**Work to do**
Rewrite the entries below, swapping "Segment" for "Delineate" and keeping every other part the same.

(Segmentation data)
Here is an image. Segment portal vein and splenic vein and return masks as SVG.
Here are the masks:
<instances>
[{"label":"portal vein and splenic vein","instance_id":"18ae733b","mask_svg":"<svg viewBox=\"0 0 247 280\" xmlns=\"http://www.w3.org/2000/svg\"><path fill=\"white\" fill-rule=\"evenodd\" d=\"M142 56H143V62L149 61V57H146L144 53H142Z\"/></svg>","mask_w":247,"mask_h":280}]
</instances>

**Answer to this exercise**
Here is an image. Delineate portal vein and splenic vein and return masks as SVG.
Here are the masks:
<instances>
[{"label":"portal vein and splenic vein","instance_id":"18ae733b","mask_svg":"<svg viewBox=\"0 0 247 280\" xmlns=\"http://www.w3.org/2000/svg\"><path fill=\"white\" fill-rule=\"evenodd\" d=\"M142 56H143V62L149 61V57H146L144 53H142Z\"/></svg>","mask_w":247,"mask_h":280}]
</instances>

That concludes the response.